Sind Sie sicher, dass das Aufsagen von Gedichten und Lösen von Gleichungen für Ihren Dreijährigen ein Grund zum Stolz ist und keine versteckte Bedrohung für seine Zukunft darstellt?
Während Eltern darum wetteifern, die frühen Leistungen ihrer Kinder zu fördern, zeigen Untersuchungen, dass erzwungenes Lernen vor der Schule zu emotionalem Burnout, Motivationsverlust und sogar psychischen Störungen führen kann.
Kinder, die im Alter von drei bis vier Jahren Lesen und Rechnen lernen, leiden in der Pubertät dreimal häufiger unter Angst und Furcht.

Es stellt sich heraus, dass ein mit Informationen überladenes Gehirn die Fähigkeit verliert, sich an die Herausforderungen des realen Lebens anzupassen.
Nehmen wir das Beispiel eines Mädchens, das im Alter von fünf Jahren zwei Sprachen fließend sprach und Aufgaben der dritten Klasse löste. Dies scheint ein idealer Anfang zu sein. Doch schon in der ersten Klasse bekam sie Panikattacken: Sie hatte Angst, die Fragen des Lehrers zu beantworten und weinte wegen des kleinsten Fehlers.
Psychologen, die mit dem Kind arbeiteten, führten dies darauf zurück, dass ihr das Recht auf eine „normale“ Kindheit genommen wurde. Anstatt zu spielen und spontan die Welt zu erkunden, lebte sie in einem ständigen Lernzustand, in dem jeder Misserfolg als Katastrophe empfunden wurde.
Der Versuch, einem Kind etwas beizubringen, wofür es physiologisch nicht bereit ist, stört die natürlichen Entwicklungsstadien.

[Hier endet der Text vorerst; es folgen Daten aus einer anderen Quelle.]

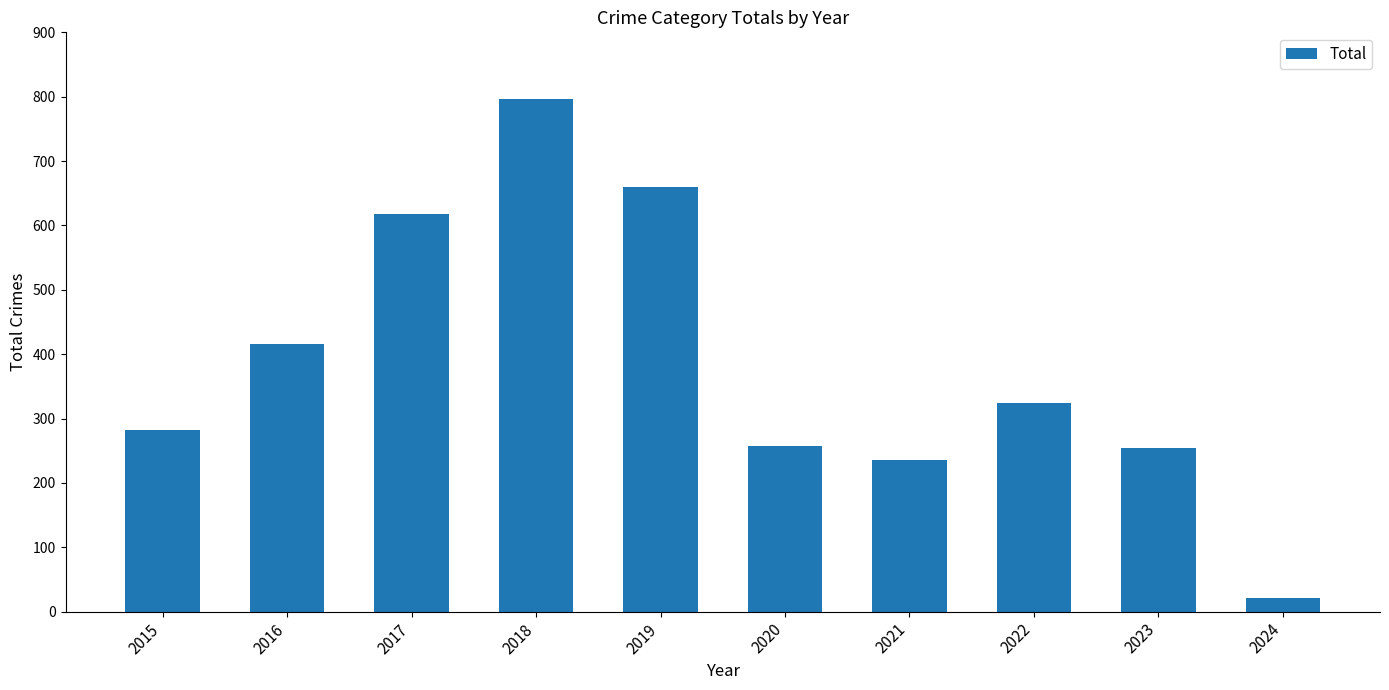

At which category does the chart reach its minimum across all series?

2024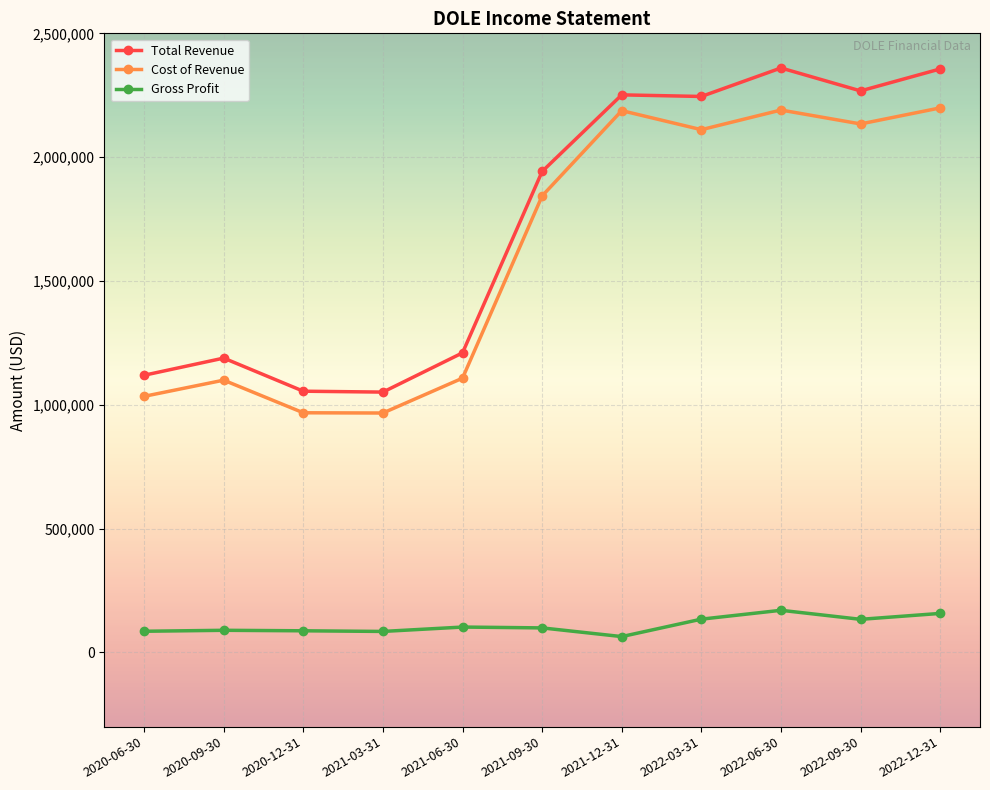

At how many categories does at least one series exceed 683363?

11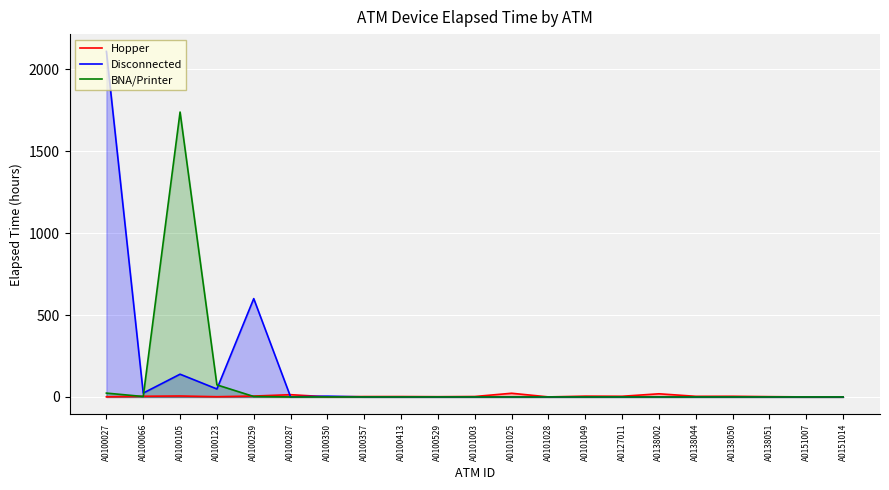

Reading right to left, list all the values displayed in this chart.

Hopper: A0151014=0.3	A0151007=0.2	A0138051=1.8	A0138050=4.1	A0138044=3.8	A0138002=19.2	A0127011=4.2	A0101049=4.9	A0101028=0.2	A0101025=22.5	A0101003=2.8	A0100529=1.6	A0100413=2.5	A0100357=2.4	A0100350=0.7	A0100287=13.8	A0100259=5.4	A0100123=1.4	A0100105=5.8	A0100066=4.2	A0100027=0.8
Disconnected: A0151014=0.0	A0151007=0.0	A0138051=0.0	A0138050=0.0	A0138044=0.0	A0138002=0.0	A0127011=0.0	A0101049=0.0	A0101028=0.0	A0101025=0.0	A0101003=0.0	A0100529=0.0	A0100413=0.0	A0100357=0.2	A0100350=4.7	A0100287=0.3	A0100259=600.6	A0100123=48.6	A0100105=138.9	A0100066=23.5	A0100027=2110.5
BNA/Printer: A0151014=0.0	A0151007=0.0	A0138051=0.0	A0138050=0.0	A0138044=0.0	A0138002=0.0	A0127011=0.0	A0101049=0.0	A0101028=0.0	A0101025=0.0	A0101003=0.0	A0100529=0.0	A0100413=0.0	A0100357=0.0	A0100350=0.0	A0100287=0.1	A0100259=2.8	A0100123=73.8	A0100105=1740.0	A0100066=2.7	A0100027=23.5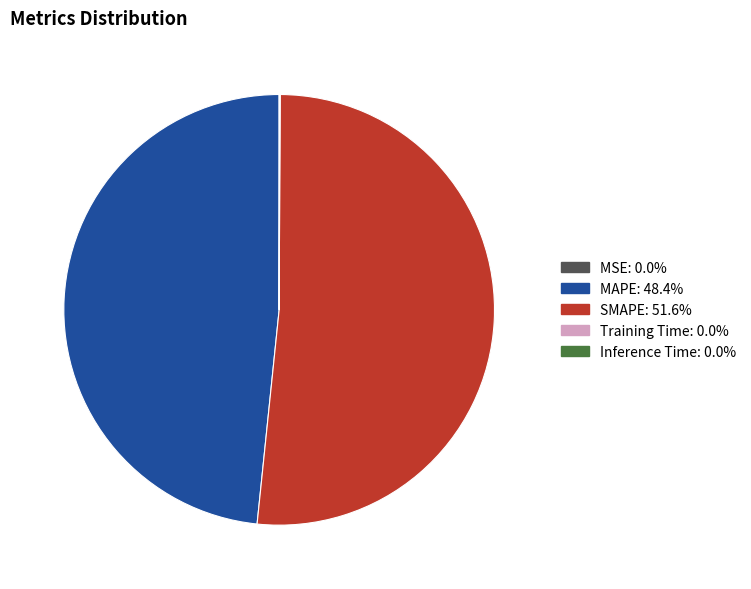

Does any single category account for the majority?

Yes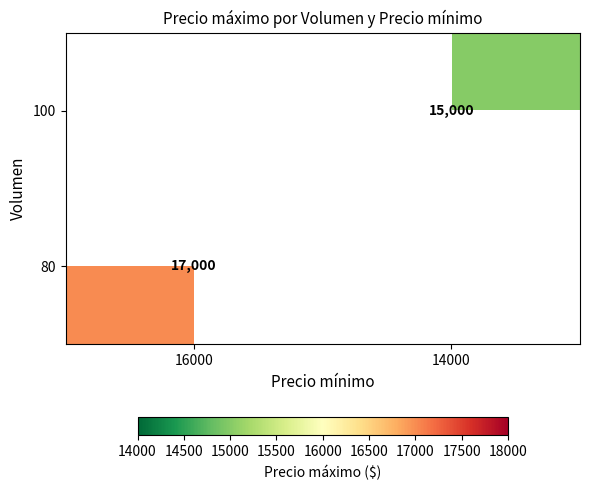

List the series in order of their peak value, highest first.

80, 100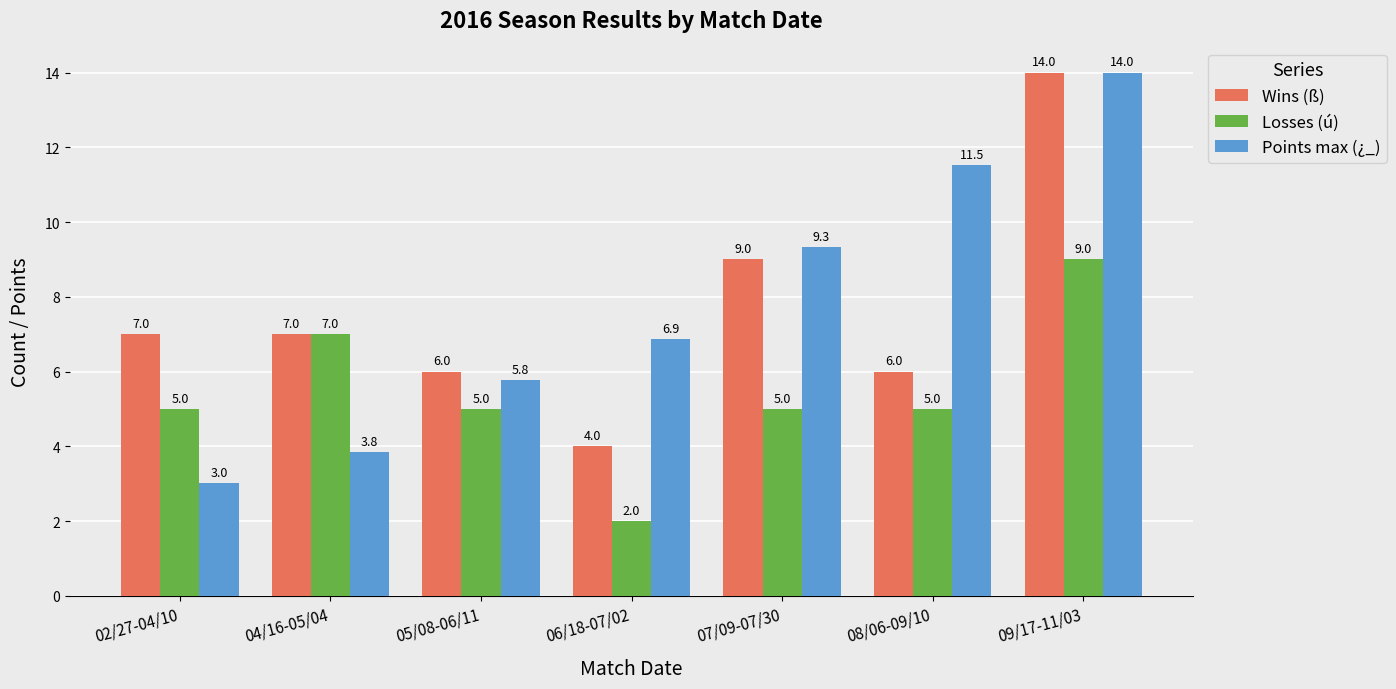

How many categories are shown in the chart?

7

Beispielsweise ist das abstrakte Denken erst im Alter von 7–8 Jahren ausgebildet. Der Versuch, einem Dreijährigen komplexe mathematische Konzepte zu erklären, führt dazu, dass er die Informationen mechanisch auswendig lernt, ihre Bedeutung jedoch nicht versteht.
Es ist, als würde man ein Haus ohne Fundament bauen: Die Wände scheinen bereits zu stehen, doch der erste Sturm wird sie zerstören.
Eltern, denen die frühe Entwicklung am Herzen liegt, übersehen oft die Warnzeichen. Ein Kind, das mit vier Jahren das kleine Einmaleins beherrscht, kann mit zehn Jahren das Interesse am Lernen völlig verlieren.
Er gewöhnt sich daran, dass Wissen leicht zu erlangen ist und weiß nicht, wie er Schwierigkeiten überwinden soll. Wenn die Herausforderungen schwieriger und die Anforderungen höher werden, gibt er es einfach auf.
„Warum es versuchen, wenn ich es sowieso nicht kann?“ — das ist die Haupteinstellung solcher Kinder.
Was tun, wenn Sie Ihr Kind bereits ins Rennen um den frühen Erfolg gestürzt haben? Der erste Schritt besteht darin, die Belastung zu reduzieren. Ersetzen Sie einige Ihrer Aktivitäten durch freies Spielen, Kreativität und Spaziergänge. Lassen Sie ihn sich langweilen – in solchen Momenten entstehen Unabhängigkeit und Kreativität.
Bedenken Sie: Die Kindheit ist kein Projekt mit Fristen, sondern eine Zeit, in der die Fähigkeit gelegt wird, das Leben zu genießen.